▶ _GIVEN TEXT_
========================================

The professor who will teach the graduate multibody dynamics course next year said that he would consider teaching the students PyDy next winter quarter.  This is going to mean that the code should be readable by people who aren’t familiar with Python.  Here, by code, I mean the scripts that people will write to generate their equations of motion.  Anyways, readability for non-Python users, while still trying to be Pythonic, will be an important consideration this summer.

Next is finishing up the Vector and ReferenceFrame classes.  I’m trying to reuse as much code as possible, and definitely not lose any functionality.  It seems to be going OK so far and hopefully it will stay that way.

PyDy and other things

This weekend is Maker Faire, so the lab is going there.  One thing I’ll have is some info on some MEMS sensors from a class project last quarter.  We collected info on the Analog Devices ADXL 345 and Invensense ITG-3200 (tried to use a Honeywell HMC5843, but we couldn’t read it over I2C).  Anyways, I got permission from my group members to post our report online, so here it is.

Report: MAE276 Final Paper

For PyDy/SymPy & GSoC there is also some news.  It looks like the previous separation between UnitVector and Vector classes is going away; in addition they will no longer extend SymPy’s Basic or Expr classes.  There will now be only one Vector class.

It will store a list of lists; the inner list will have the 3 vector measure numbers for a frame (something like [([1],[2],[4]),’b’] ), where the measure numbers will use the SymPy Matrix class (and can have symbols in them).  The outer list will hold each of these lists for each frame.  So the data stored will be something like [[([1],[2],[4]),’b’],[([3*x],[1],[0]),’c’]]… or something like that.  The current plan is to write our own operators for addition, subtraction, scalar multiplication & division, and dot and cross products.  By not using the SymPy classes, we can better control how the Vector class will behave.  One important behavior is to have every operator (except for dot product) take in and return a vector, and not have any confusion between SymPy objects and Vectors when using operators.

========================================

Records from a dataset

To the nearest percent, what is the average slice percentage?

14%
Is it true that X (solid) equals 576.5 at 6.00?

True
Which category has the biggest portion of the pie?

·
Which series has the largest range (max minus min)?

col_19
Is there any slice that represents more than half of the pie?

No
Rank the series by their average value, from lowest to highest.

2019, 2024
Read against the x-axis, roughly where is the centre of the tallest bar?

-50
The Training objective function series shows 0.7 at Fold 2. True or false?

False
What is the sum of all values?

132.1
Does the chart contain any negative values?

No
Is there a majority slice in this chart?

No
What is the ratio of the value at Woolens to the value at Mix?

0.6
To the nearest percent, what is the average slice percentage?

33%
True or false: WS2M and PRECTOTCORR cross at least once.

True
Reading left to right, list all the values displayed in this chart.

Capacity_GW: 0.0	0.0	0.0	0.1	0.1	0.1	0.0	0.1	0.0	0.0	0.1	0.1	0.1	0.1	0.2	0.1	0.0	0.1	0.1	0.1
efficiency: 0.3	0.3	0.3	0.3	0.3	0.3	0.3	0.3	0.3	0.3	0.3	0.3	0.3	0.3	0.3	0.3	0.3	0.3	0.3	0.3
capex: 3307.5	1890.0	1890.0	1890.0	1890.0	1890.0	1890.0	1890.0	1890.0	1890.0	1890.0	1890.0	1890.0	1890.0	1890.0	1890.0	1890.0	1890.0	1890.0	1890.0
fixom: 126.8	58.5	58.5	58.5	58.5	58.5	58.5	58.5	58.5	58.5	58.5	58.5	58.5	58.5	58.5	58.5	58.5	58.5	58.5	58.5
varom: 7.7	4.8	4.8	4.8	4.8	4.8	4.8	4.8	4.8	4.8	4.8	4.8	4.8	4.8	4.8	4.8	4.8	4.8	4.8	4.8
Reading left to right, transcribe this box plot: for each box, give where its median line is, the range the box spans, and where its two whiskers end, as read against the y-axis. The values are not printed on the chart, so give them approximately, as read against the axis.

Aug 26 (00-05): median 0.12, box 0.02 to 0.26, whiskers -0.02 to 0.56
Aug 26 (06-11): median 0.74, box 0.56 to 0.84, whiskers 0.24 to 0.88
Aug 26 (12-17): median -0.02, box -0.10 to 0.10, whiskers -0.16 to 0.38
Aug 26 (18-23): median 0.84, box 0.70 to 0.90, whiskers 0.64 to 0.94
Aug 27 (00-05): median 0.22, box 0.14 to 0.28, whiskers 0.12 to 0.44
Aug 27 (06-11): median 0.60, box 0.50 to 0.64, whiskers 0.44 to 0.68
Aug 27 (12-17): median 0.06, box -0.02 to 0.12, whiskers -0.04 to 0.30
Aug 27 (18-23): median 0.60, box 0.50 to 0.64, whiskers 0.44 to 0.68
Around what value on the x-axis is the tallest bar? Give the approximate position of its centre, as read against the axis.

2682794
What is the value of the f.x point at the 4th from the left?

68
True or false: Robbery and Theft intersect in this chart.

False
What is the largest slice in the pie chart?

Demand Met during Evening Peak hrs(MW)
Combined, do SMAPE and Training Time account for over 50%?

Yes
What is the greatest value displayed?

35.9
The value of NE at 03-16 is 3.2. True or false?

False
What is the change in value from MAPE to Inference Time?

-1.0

========================================

▶ _PROBLEM SET_
(A) Name every sensor model mentioned in the PyDy post, along with its manufacturer.
(B) Answer these questions from the PyDy post:
(i) What event is the lab going to this weekend?
(ii) Which SymPy class will the measure numbers use?
(iii) Which operator is the exception to taking in and returning a vector?

▶ _SOLUTIONS IN ORDER_
(A)
Analog Devices ADXL 345
Invensense ITG-3200
Honeywell HMC5843

(B)
(i) Maker Faire
(ii) The Matrix class
(iii) The dot product